Now, how can we verify this? We can do the following two things to validate this:

Firstly, you can check the SigCgt Bitmap in the status of the PID 1 process.

In a Golang program, many signals have registered their own handlers, including SIGTERM(15), which is bit 15.

In a C program, by default, no signal handler is registered. In a bash program, two handlers are registered, bit 2 and bit 17, which are SIGINT and SIGCHLD, but not SIGTERM.

Therefore, in C programs and bash programs, the handler for SIGTERM is SIG_DFL (default behavior), so they cannot be killed by SIGTERM.

You can check the process status in the /proc system:

### golang init
# cat /proc/1/status | grep -i SigCgt
SigCgt:     fffffffe7fc1feff
### C init
# cat /proc/1/status | grep -i SigCgt
SigCgt:     0000000000000000
### bash init
# cat /proc/1/status | grep -i SigCgt
SigCgt:     0000000000010002

Secondly, register a SIGTERM handler for the C program to catch SIGTERM.

We call the signal() system call to register the SIGTERM handler and exit actively in the handler. Then, see the result of kill 1 in the container.

This time, you will see that bit 15 (SIGTERM) is set in the SigCgt bitmap of the process status. Also, running kill 1 will kill the init process of this C program in the container.

#include <stdio.h>
#include <stdlib.h>
#include <sys/types.h>
#include <sys/wait.h>
#include <unistd.h>
void sig_handler(int signo)
{
    if (signo == SIGTERM) {
           printf("received SIGTERM\n");
           exit(0);
    }
}
int main(int argc, char *argv[])
{
    signal(SIGTERM, sig_handler);
    printf("Process is sleeping\n");
    while (1) {
           sleep(100);
    }
    return 0;
}
[root@043f4f717cb5 /]# ps -ef
UID        PID  PPID  C STIME TTY          TIME CMD
root         1     0  0 09:05 ?        00:00:00 /c-init-sig
root         6     0 18 09:06 pts/0    00:00:00 bash
root        19     6  0 09:06 pts/0    00:00:00 ps -ef
[root@043f4f717cb5 /]# cat /proc/1/status | grep SigCgt
SigCgt: 0000000000004000
[root@043f4f717cb5 /]# kill 1
# docker ps
CONTAINER ID        IMAGE               COMMAND             CREATED             STATUS              PORTS               NAMES

Alright, at this point, we can confirm two things:

kill -9 1 does not work in the container; the kernel blocks the init process from responding to the SIGKILL privileged signal.
kill 1 has two possibilities: if the init process does not register a SIGTERM handler, it does not respond to the SIGTERM signal; if a handler is registered, it can respond to the SIGTERM signal.

Conclusion

In this article, we mainly discussed the init process. To address the real problem of "why can't I kill the init process in a container?", we need to understand two basic concepts.
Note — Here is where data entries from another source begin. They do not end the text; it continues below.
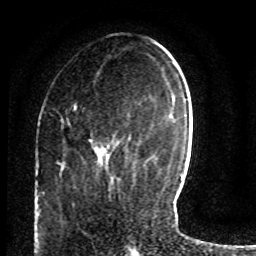
Breast MRI (dynamic contrast-enhanced), one axial slice. Position 29 of 80 along the scan axis. Cropped to one breast. Dynamic contrast-enhanced series, time point 2 of 8 at this slice position (early post-contrast). 1.5 T. TE 4.2 ms, TR 7 ms. 2 mm slice thickness. 256 × 256 image matrix. Female patient.
Annotated regions visible in this slice (semi-automatic segmentation, software-assisted and operator-edited):
- enhancing-tissue mask used for the functional tumour volume (all voxels passing the contrast-enhancement thresholds inside the analysis volume; usually the tumour): box from (x=61, y=105) to (x=110, y=154) px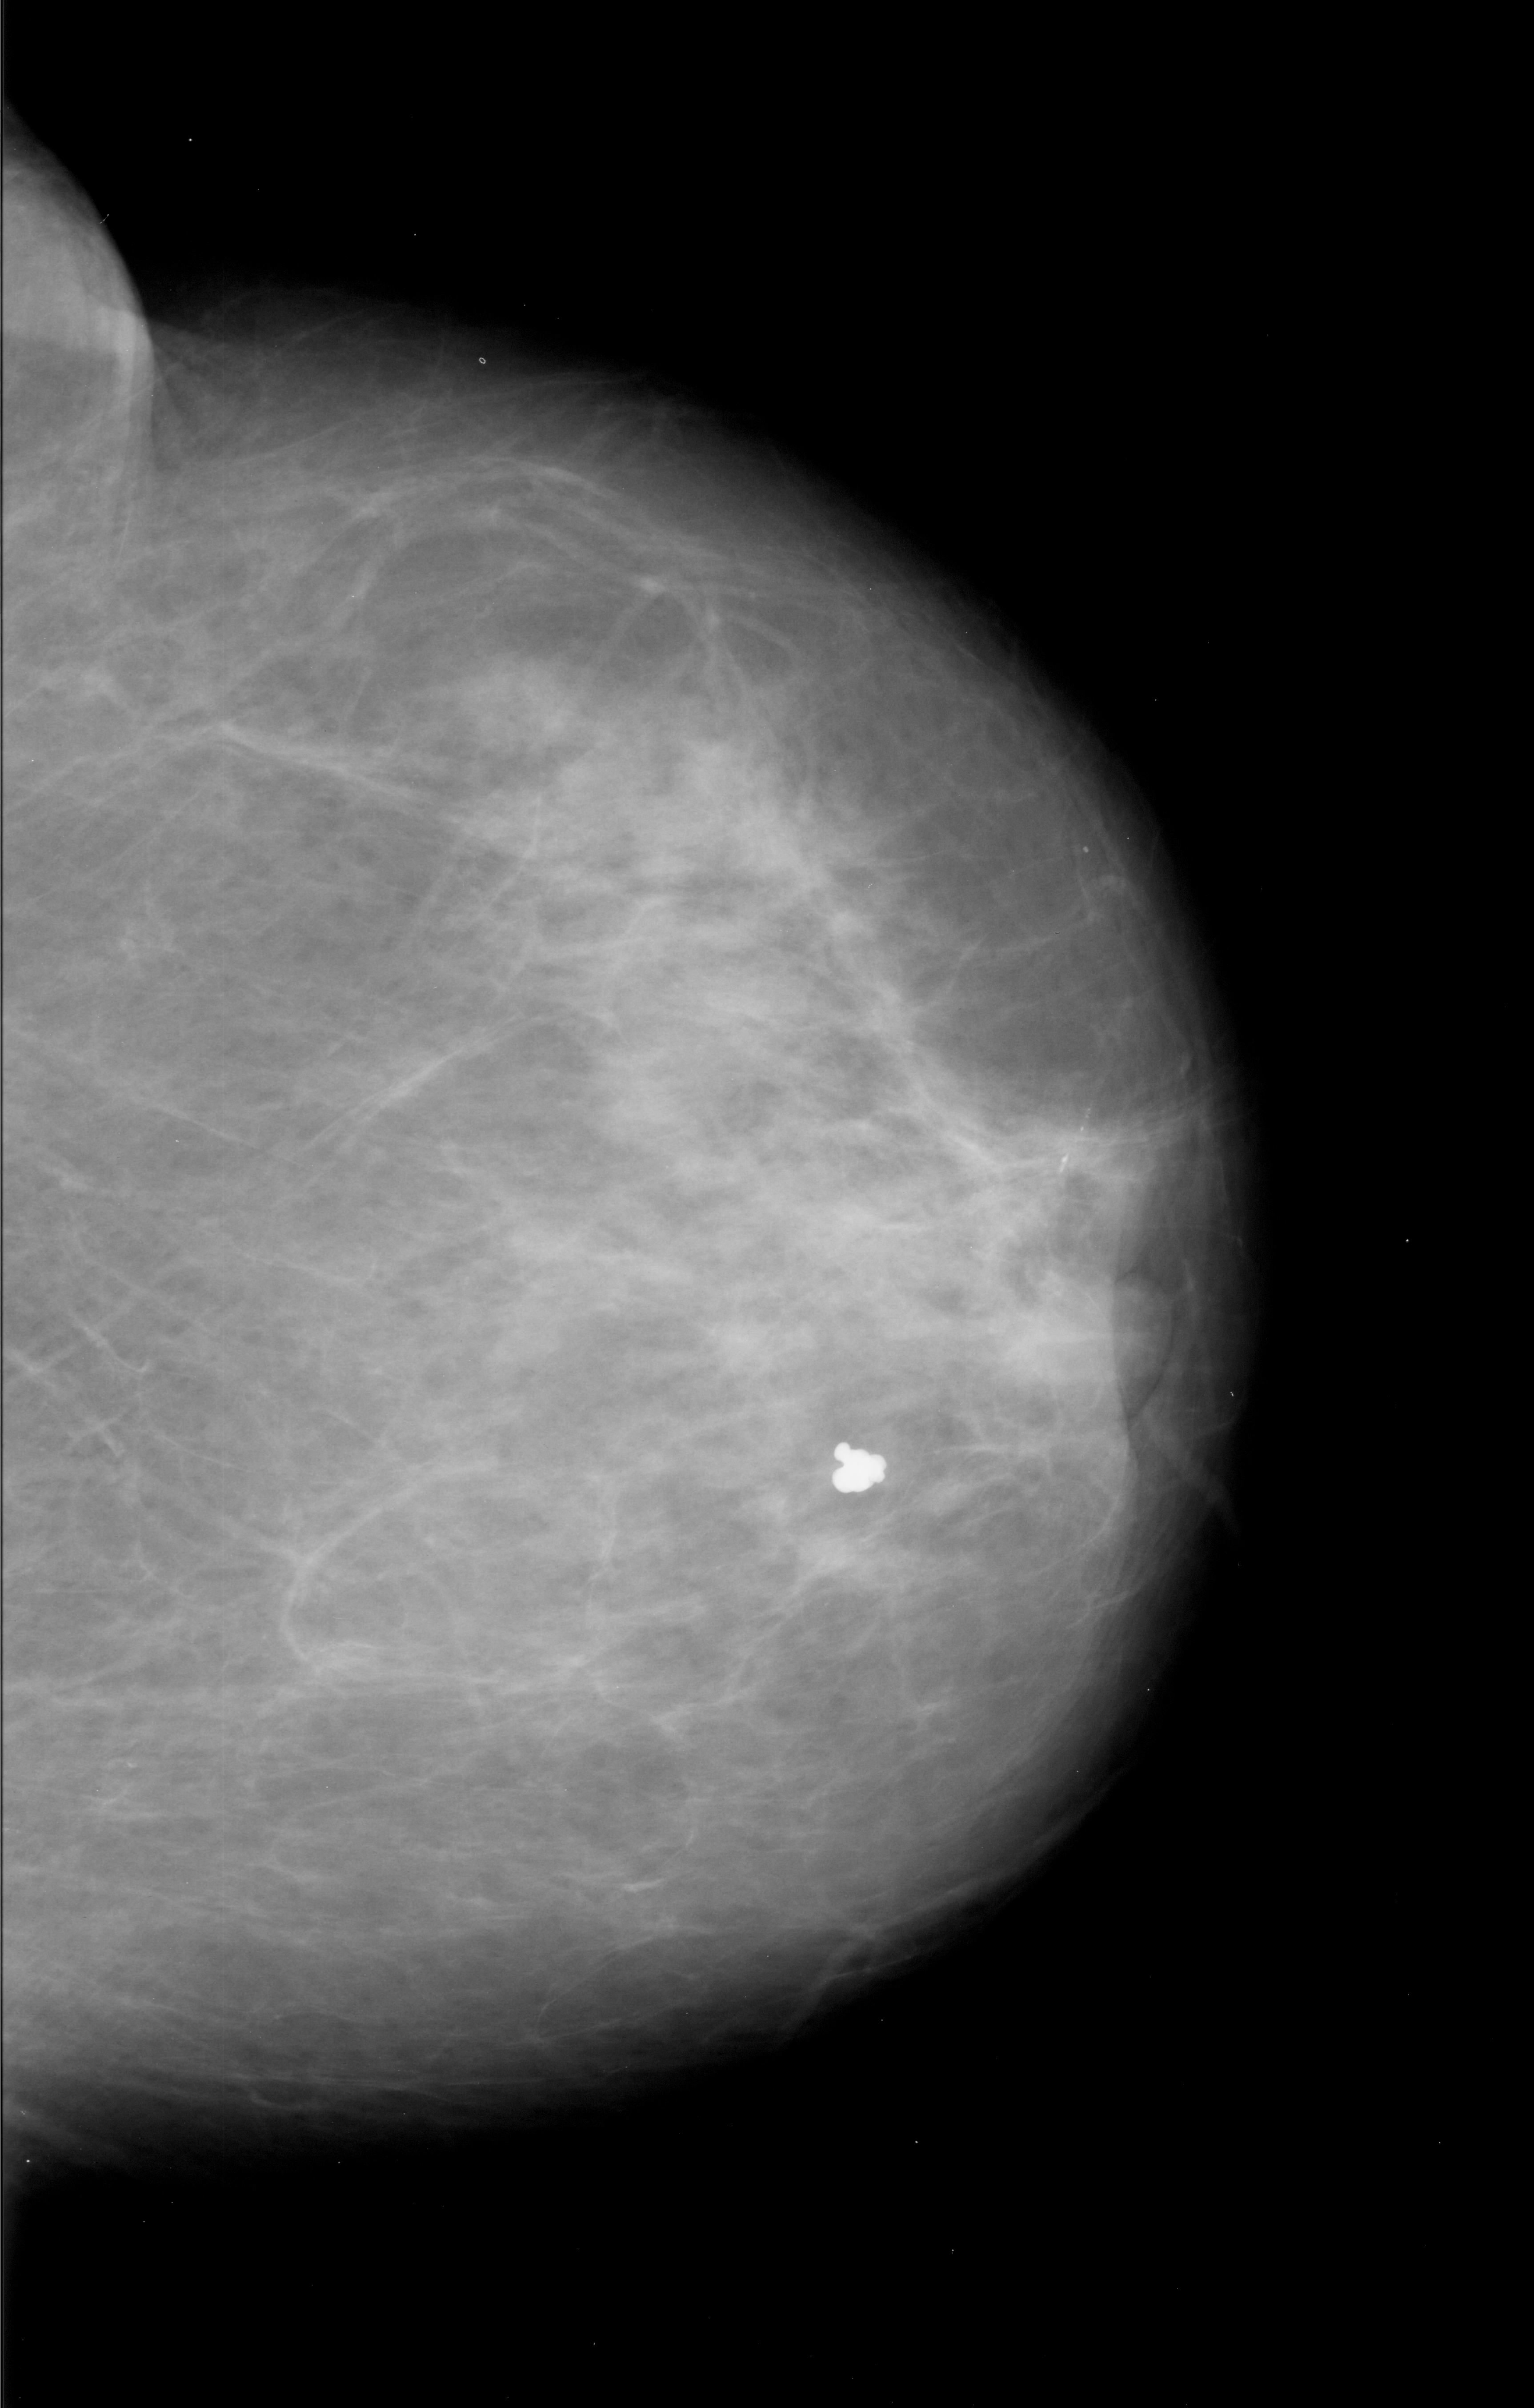
Scanned film-screen mammogram. Right breast. CC view. 1534 × 2408 image matrix.
Marked abnormalities (boxes around the expert regions of interest):
- calcifications, morphology pleomorphic, distribution linear; BI-RADS assessment category 4; subtlety rating 4 on a 1 (subtle) to 5 (obvious) scale; pathology (as recorded): malignant: bounding box <1041,1083,1102,1193> (left, top, right, bottom; pixels)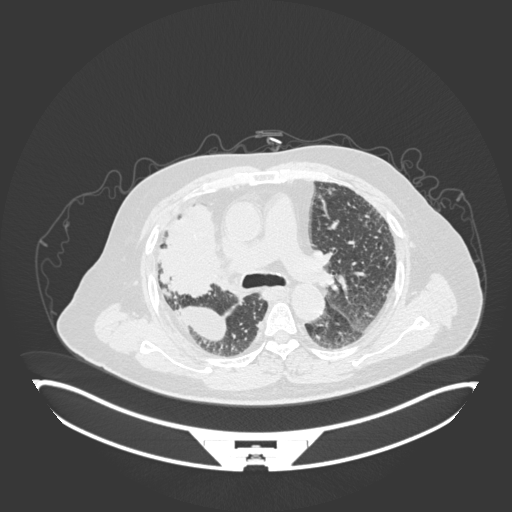
Chest CT, one axial slice. Position 110 of 201 along the scan axis. 120 kVp. Lung window (W 1500 / L -600 HU). 1 mm slice thickness. 512 × 512 image matrix, field of view 500 × 500 mm. Male patient, age 69 years. Case-level facts recorded for this patient, not image findings: clinical TNM (as recorded): T4 N3 M1.
Annotated regions visible in this slice (bounding box drawn by a radiologist):
- lung tumour (recorded histology: adenocarcinoma): box from (x=160, y=203) to (x=232, y=305) px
The first concept is the Linux init process, which is the first user-space process. It directly or indirectly creates other processes in the namespace.

The second concept is Linux signals. Linux has 31 basic signals, and processes have three options for handling most signals: ignore, catch, and default behavior. Two privileged signals, SIGKILL and SIGSTOP, cannot be ignored or caught.

Just knowing the basic concepts is not enough; we also need to solve the problem. I tried using bash, C, and Golang programs as the container's init process and found that their responses to kill 1 were different.

Because the final signal handling is done in the Linux kernel, we need to analyze the Linux kernel code.

Two key points about signal handling by the init process in the container, which I want you to remember from this article, are:

In a container, the init process never responds to the SIGKILL and SIGSTOP privileged signals.
For other signals, if the user registers a handler, the init process can respond.